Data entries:

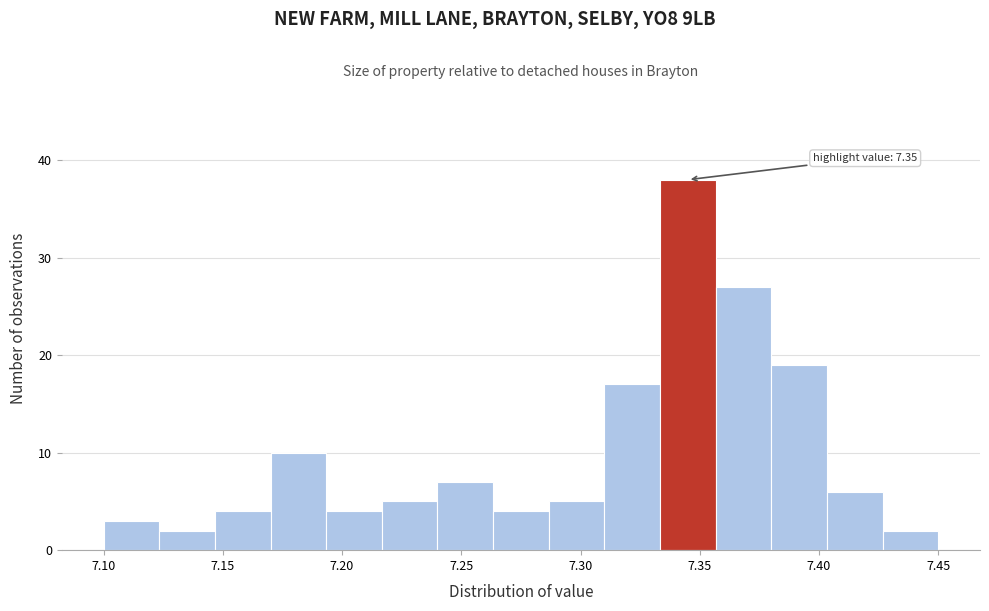

Over which range of the x-axis is the bar tallest?

7.335 to 7.355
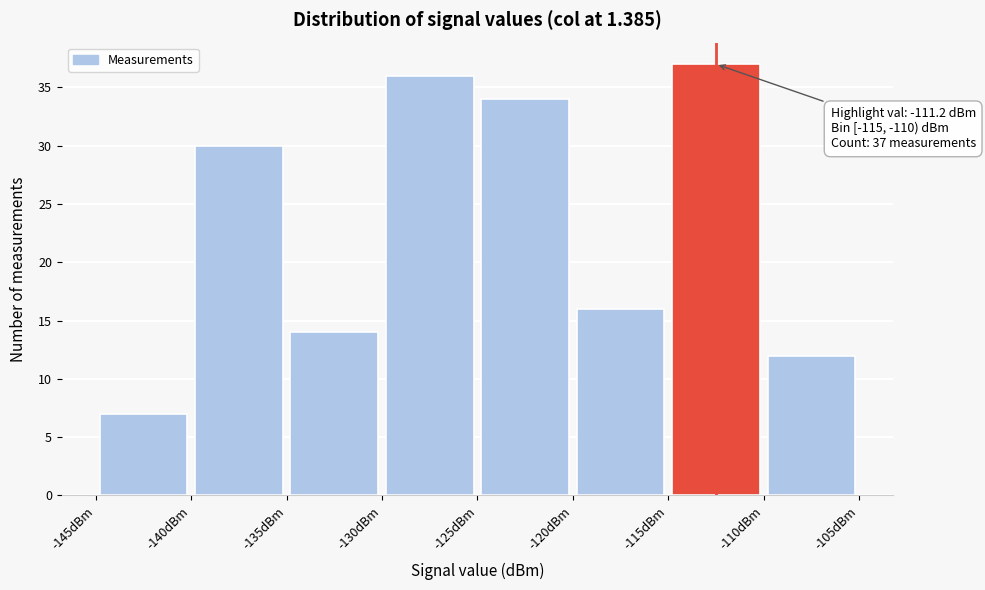

Which range on the x-axis has the tallest bar?

-115 to -110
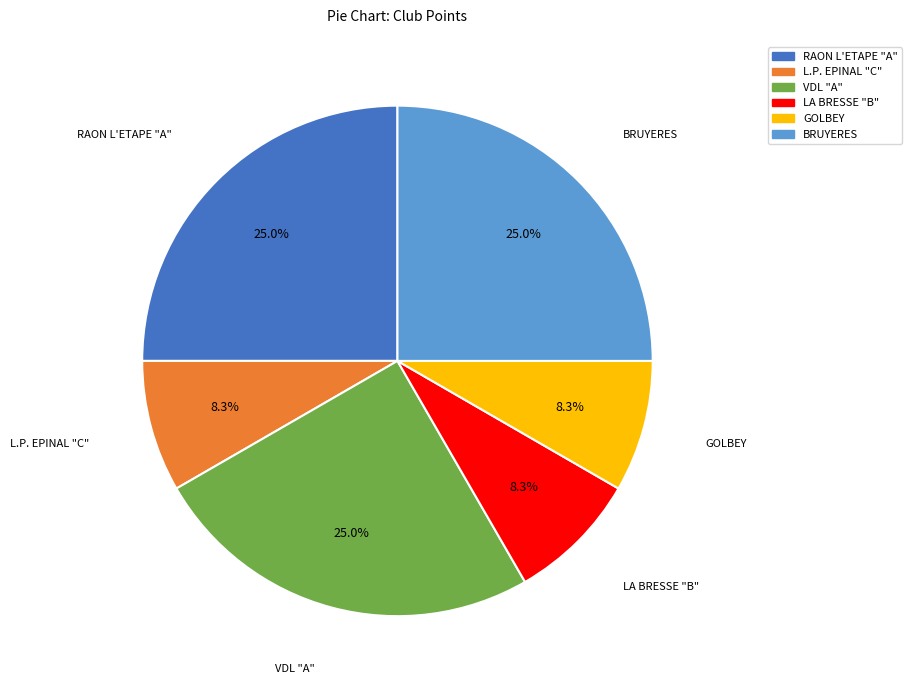

How much of the chart is everything except VDL "A"?

75.0%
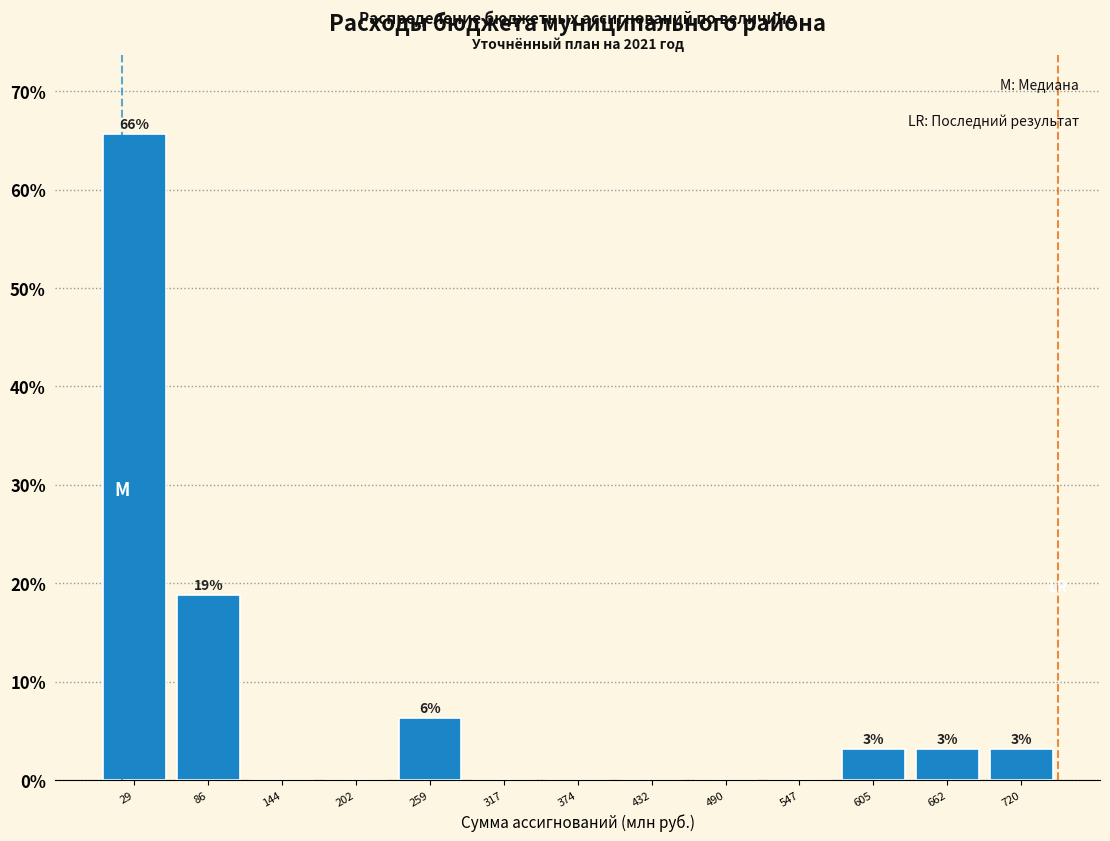

Which range on the x-axis has the tallest bar?

0 to 60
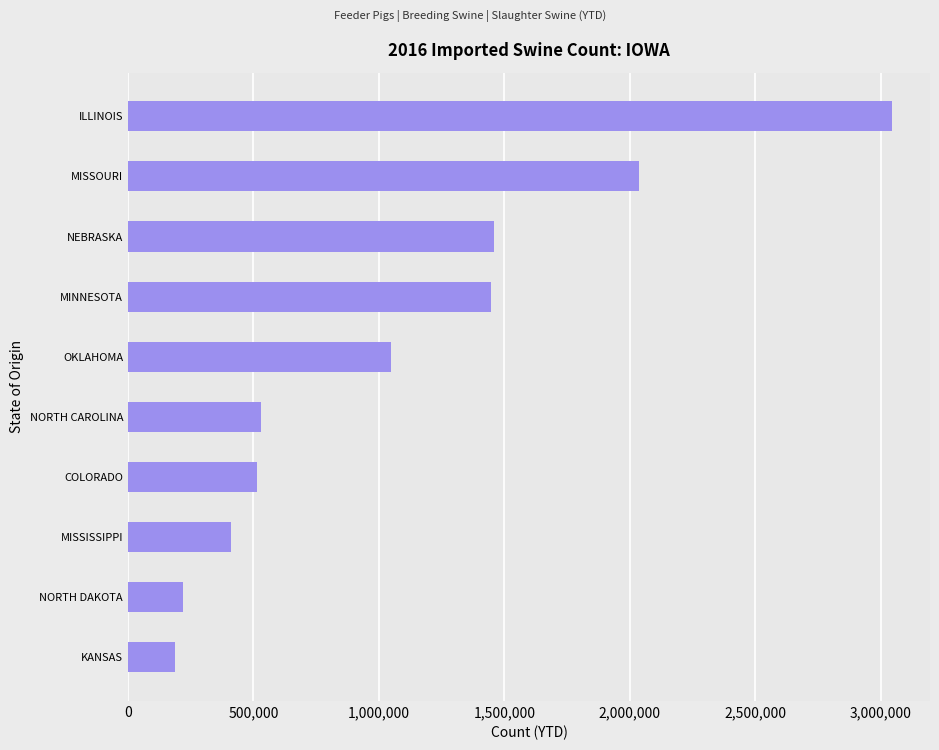

What is the approximate value at OKLAHOMA, to the nearest 100?

1048800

Problem to solve:
Copy out every line of the items above word for word, but omit the pictures.

Output for this exercise:
Over which range of the x-axis is the bar tallest?

7.335 to 7.355

Which range on the x-axis has the tallest bar?

-115 to -110

How much of the chart is everything except VDL "A"?

75.0%

Which range on the x-axis has the tallest bar?

0 to 60

What is the approximate value at OKLAHOMA, to the nearest 100?

1048800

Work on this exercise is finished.